* [TASK DETAILS] Beginning with the line that contains "X-3000000Y-10214500D03*" in the material below, print each line exactly until the line that contains "X10214500Y-1000000D03*" has been printed, then stop.
:: TASK INPUT ::
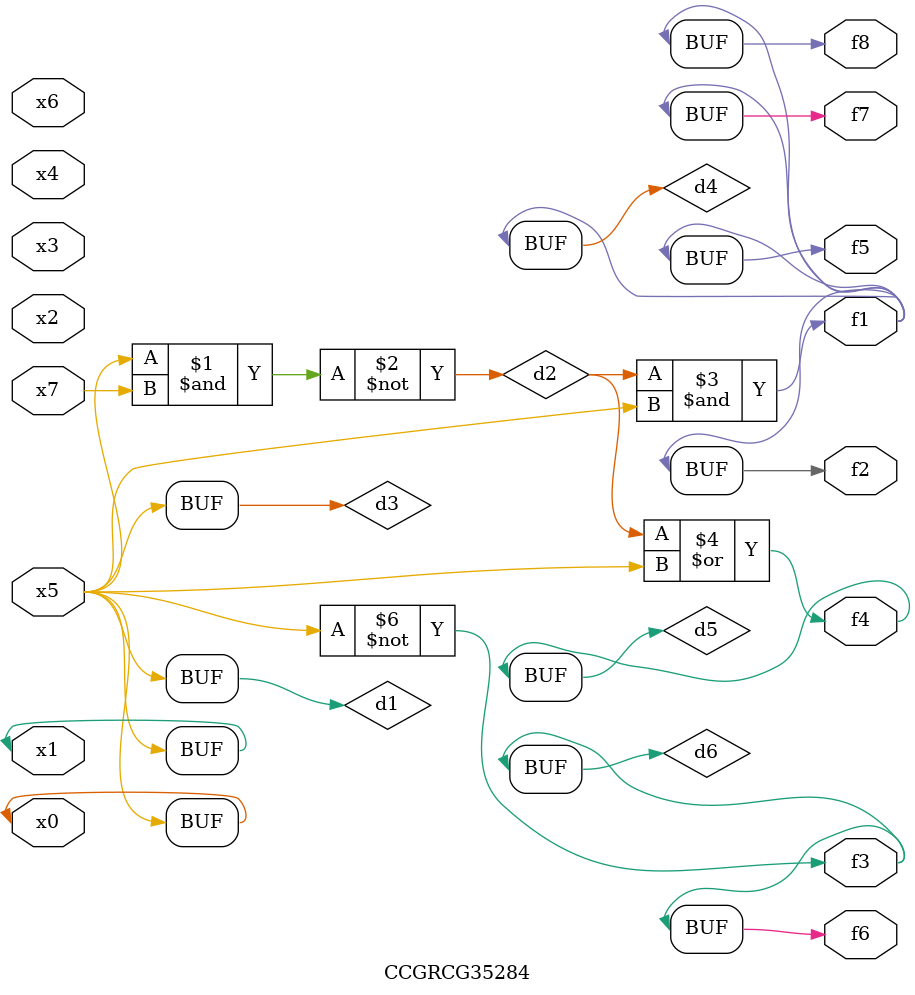
<source format=v>
module CCGRCG35284(
	input x0, x1, x2, x3, x4, x5, x6, x7,
	output f1, f2, f3, f4, f5, f6, f7, f8
);

	wire d1, d2, d3, d4, d5, d6;

	buf (d1, x0, x5);
	nand (d2, x5, x7);
	buf (d3, x0, x1);
	and (d4, d2, d3);
	or (d5, d2, d3);
	nor (d6, d1, d3);
	assign f1 = d4;
	assign f2 = d4;
	assign f3 = d6;
	assign f4 = d5;
	assign f5 = d4;
	assign f6 = d6;
	assign f7 = d4;
	assign f8 = d4;
endmodule

</source>
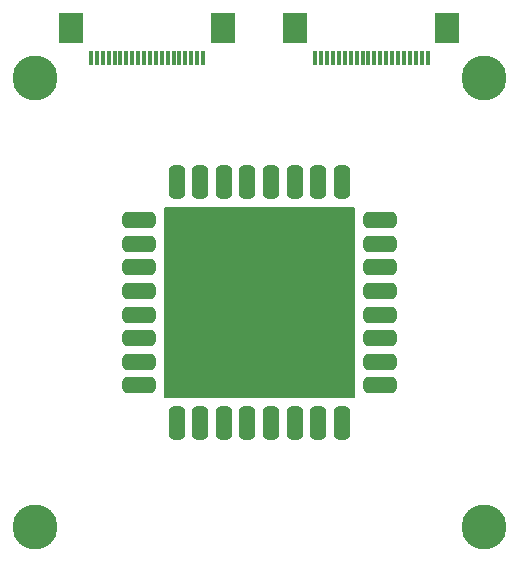
<source format=gbr>
%TF.GenerationSoftware,KiCad,Pcbnew,7.0.2*%
%TF.CreationDate,2023-10-26T18:42:08-06:00*%
%TF.ProjectId,LED_Probe_PCB,4c45445f-5072-46f6-9265-5f5043422e6b,rev?*%
%TF.SameCoordinates,Original*%
%TF.FileFunction,Soldermask,Top*%
%TF.FilePolarity,Negative*%
%FSLAX46Y46*%
G04 Gerber Fmt 4.6, Leading zero omitted, Abs format (unit mm)*
G04 Created by KiCad (PCBNEW 7.0.2) date 2023-10-26 18:42:08*
%MOMM*%
%LPD*%
G01*
G04 APERTURE LIST*
G04 Aperture macros list*
%AMRoundRect*
0 Rectangle with rounded corners*
0 $1 Rounding radius*
0 $2 $3 $4 $5 $6 $7 $8 $9 X,Y pos of 4 corners*
0 Add a 4 corners polygon primitive as box body*
4,1,4,$2,$3,$4,$5,$6,$7,$8,$9,$2,$3,0*
0 Add four circle primitives for the rounded corners*
1,1,$1+$1,$2,$3*
1,1,$1+$1,$4,$5*
1,1,$1+$1,$6,$7*
1,1,$1+$1,$8,$9*
0 Add four rect primitives between the rounded corners*
20,1,$1+$1,$2,$3,$4,$5,0*
20,1,$1+$1,$4,$5,$6,$7,0*
20,1,$1+$1,$6,$7,$8,$9,0*
20,1,$1+$1,$8,$9,$2,$3,0*%
G04 Aperture macros list end*
%ADD10C,0.150000*%
%ADD11R,2.000000X2.500000*%
%ADD12R,0.300000X1.250000*%
%ADD13C,3.800000*%
%ADD14RoundRect,0.400000X-0.300000X-1.000000X0.300000X-1.000000X0.300000X1.000000X-0.300000X1.000000X0*%
%ADD15RoundRect,0.400000X1.000000X-0.300000X1.000000X0.300000X-1.000000X0.300000X-1.000000X-0.300000X0*%
%ADD16RoundRect,0.400000X-1.000000X0.300000X-1.000000X-0.300000X1.000000X-0.300000X1.000000X0.300000X0*%
%ADD17RoundRect,0.400000X0.300000X1.000000X-0.300000X1.000000X-0.300000X-1.000000X0.300000X-1.000000X0*%
G04 APERTURE END LIST*
D10*
X-8000000Y8000000D02*
X8000000Y8000000D01*
X8000000Y-8000000D01*
X-8000000Y-8000000D01*
X-8000000Y8000000D01*
G36*
X-8000000Y8000000D02*
G01*
X8000000Y8000000D01*
X8000000Y-8000000D01*
X-8000000Y-8000000D01*
X-8000000Y8000000D01*
G37*
D11*
%TO.C,J2*%
X15940000Y23287000D03*
X3060000Y23287000D03*
D12*
X4750000Y20712000D03*
X5250000Y20712000D03*
X5750000Y20712000D03*
X6250000Y20712000D03*
X6750000Y20712000D03*
X7250000Y20712000D03*
X7750000Y20712000D03*
X8250000Y20712000D03*
X8750000Y20712000D03*
X9250000Y20712000D03*
X9750000Y20712000D03*
X10250000Y20712000D03*
X10750000Y20712000D03*
X11250000Y20712000D03*
X11750000Y20712000D03*
X12250000Y20712000D03*
X12750000Y20712000D03*
X13250000Y20712000D03*
X13750000Y20712000D03*
X14250000Y20712000D03*
%TD*%
D11*
%TO.C,J1*%
X-3060000Y23287000D03*
X-15940000Y23287000D03*
D12*
X-14250000Y20712000D03*
X-13750000Y20712000D03*
X-13250000Y20712000D03*
X-12750000Y20712000D03*
X-12250000Y20712000D03*
X-11750000Y20712000D03*
X-11250000Y20712000D03*
X-10750000Y20712000D03*
X-10250000Y20712000D03*
X-9750000Y20712000D03*
X-9250000Y20712000D03*
X-8750000Y20712000D03*
X-8250000Y20712000D03*
X-7750000Y20712000D03*
X-7250000Y20712000D03*
X-6750000Y20712000D03*
X-6250000Y20712000D03*
X-5750000Y20712000D03*
X-5250000Y20712000D03*
X-4750000Y20712000D03*
%TD*%
D13*
%TO.C,H2*%
X19000000Y19000000D03*
%TD*%
D14*
%TO.C,S1*%
X-7000000Y-10214500D03*
X-5000000Y-10214500D03*
X-3000000Y-10214500D03*
X-1000000Y-10214500D03*
X1000000Y-10214500D03*
X3000000Y-10214500D03*
X5000000Y-10214500D03*
X7000000Y-10214500D03*
%TD*%
D15*
%TO.C,E1*%
X10214500Y-7000000D03*
X10214500Y-5000000D03*
X10214500Y-3000000D03*
X10214500Y-1000000D03*
X10214500Y1000000D03*
X10214500Y3000000D03*
X10214500Y5000000D03*
X10214500Y7000000D03*
%TD*%
D16*
%TO.C,W1*%
X-10214500Y7000000D03*
X-10214500Y5000000D03*
X-10214500Y3000000D03*
X-10214500Y1000000D03*
X-10214500Y-1000000D03*
X-10214500Y-3000000D03*
X-10214500Y-5000000D03*
X-10214500Y-7000000D03*
%TD*%
D17*
%TO.C,N1*%
X-7000000Y10214500D03*
X-5000000Y10214500D03*
X-3000000Y10214500D03*
X-1000000Y10214500D03*
X1000000Y10214500D03*
X3000000Y10214500D03*
X5000000Y10214500D03*
X7000000Y10214500D03*
%TD*%
D13*
%TO.C,H4*%
X19000000Y-19000000D03*
%TD*%
%TO.C,H3*%
X-19000000Y-19000000D03*
%TD*%
%TO.C,H1*%
X-19000000Y19000000D03*
%TD*%
M02*

</source>
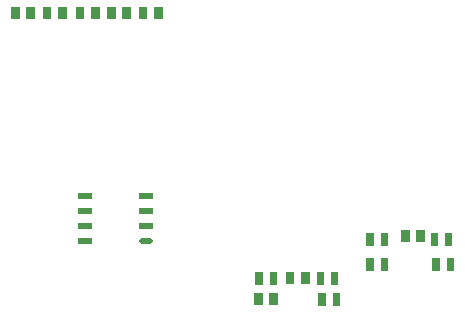
<source format=gbr>
G04 start of page 12 for group -4015 idx -4015
G04 Title: TX Daughterboard, toppaste *
G04 Creator: pcb 20070208 *
G04 CreationDate: Sat Jan 19 00:46:11 2008 UTC *
G04 For: matt *
G04 Format: Gerber/RS-274X *
G04 PCB-Dimensions: 275000 250000 *
G04 PCB-Coordinate-Origin: lower left *
%MOIN*%
%FSLAX24Y24*%
%LNFRONTPASTE*%
%ADD21C,0.0200*%
%ADD22R,0.0200X0.0200*%
%ADD23R,0.0295X0.0295*%
%ADD24R,0.0240X0.0240*%
G54D23*X9244Y14199D02*Y14100D01*
X9755Y14199D02*Y14100D01*
X10294Y14199D02*Y14100D01*
X10805Y14199D02*Y14100D01*
X14005Y14199D02*Y14100D01*
X13494Y14199D02*Y14100D01*
X12444Y14199D02*Y14100D01*
X12955Y14199D02*Y14100D01*
X22244Y6749D02*Y6650D01*
X22755Y6749D02*Y6650D01*
X17855Y4649D02*Y4550D01*
X17344Y4649D02*Y4550D01*
X18905Y5349D02*Y5250D01*
X18394Y5349D02*Y5250D01*
X11394Y14199D02*Y14100D01*
X11905Y14199D02*Y14100D01*
G54D21*X13460Y6550D02*X13740D01*
G54D22*X13460Y7050D02*X13740D01*
X13460Y7550D02*X13740D01*
X13460Y8050D02*X13740D01*
X11420D02*X11700D01*
X11420Y7550D02*X11700D01*
X11420Y7050D02*X11700D01*
X11420Y6550D02*X11700D01*
G54D24*X23210Y6690D02*Y6510D01*
X23690Y6690D02*Y6510D01*
X21540Y5840D02*Y5660D01*
X21060Y5840D02*Y5660D01*
X21540Y6690D02*Y6510D01*
X21060Y6690D02*Y6510D01*
X17840Y5390D02*Y5210D01*
X17360Y5390D02*Y5210D01*
X19460Y4690D02*Y4510D01*
X19940Y4690D02*Y4510D01*
X19410Y5390D02*Y5210D01*
X19890Y5390D02*Y5210D01*
X23260Y5840D02*Y5660D01*
X23740Y5840D02*Y5660D01*
M02*

</source>
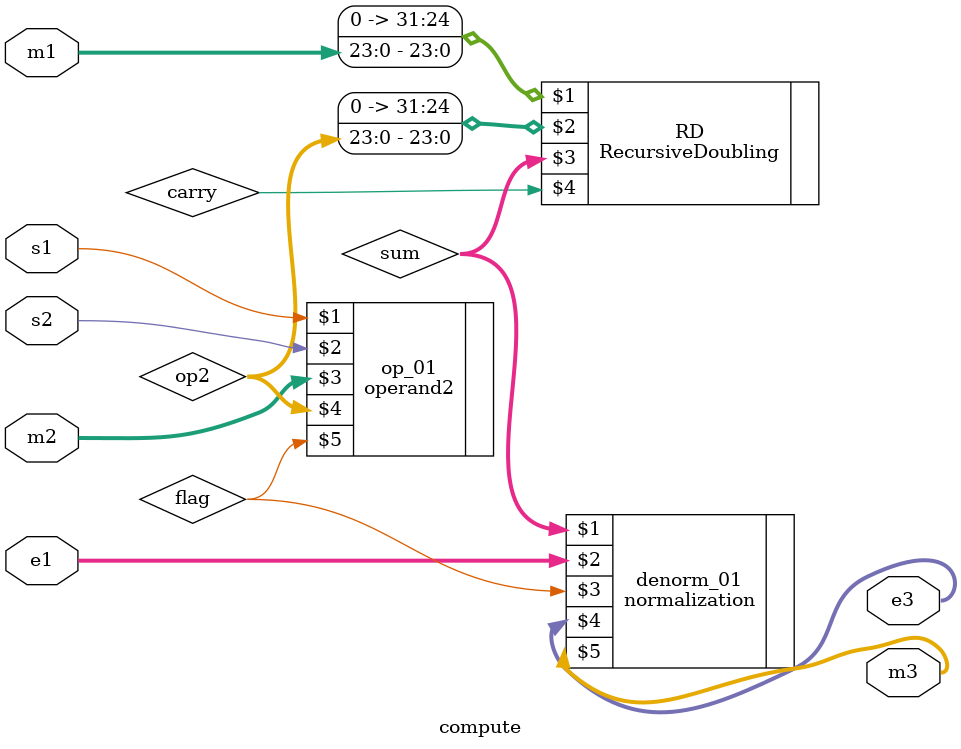
<source format=v>
/*
    Include the required files
*/
`include "recursiveDoublingAdder.v"
`include "operand2.v"
`include "normalization.v"

/*
    A module that computes the sum / difference of the two manissas and 
    outputs the normalized output mantissa and the exponent
*/
module compute (input s1, input s2, input [23:0] m1, input [23:0] m2, input [7:0] e1, output [22:0] m3, output [7:0] e3);

    /*
        Required registers and wires for the addition
    */
    wire [23:0] op2;
    wire [31:0] sum;
    wire carry, flag;

    /*
        Get the second operand
        For addition - Use the modified mantissa
        For subtraction - Use the 2's complement of the modified mantissa 
    */
    operand2 op_01 (s1, s2, m2, op2, flag);
    /*
        Recursive doubling of the modified mantissa 1 and operand 2
    */
    RecursiveDoubling RD ({{8{1'b0}}, m1}, {{8{1'b0}}, op2}, sum, carry);
    /*
        Normalize the output mantissa and the exponent 
    */
    normalization denorm_01 (sum, e1, flag, e3, m3);

endmodule

</source>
:::
* [OUTPUT FOR THIS TASK]
X-3000000Y-10214500D03*
X-1000000Y-10214500D03*
X1000000Y-10214500D03*
X3000000Y-10214500D03*
X5000000Y-10214500D03*
X7000000Y-10214500D03*
%TD*%
D15*
%TO.C,E1*%
X10214500Y-7000000D03*
X10214500Y-5000000D03*
X10214500Y-3000000D03*
X10214500Y-1000000D03*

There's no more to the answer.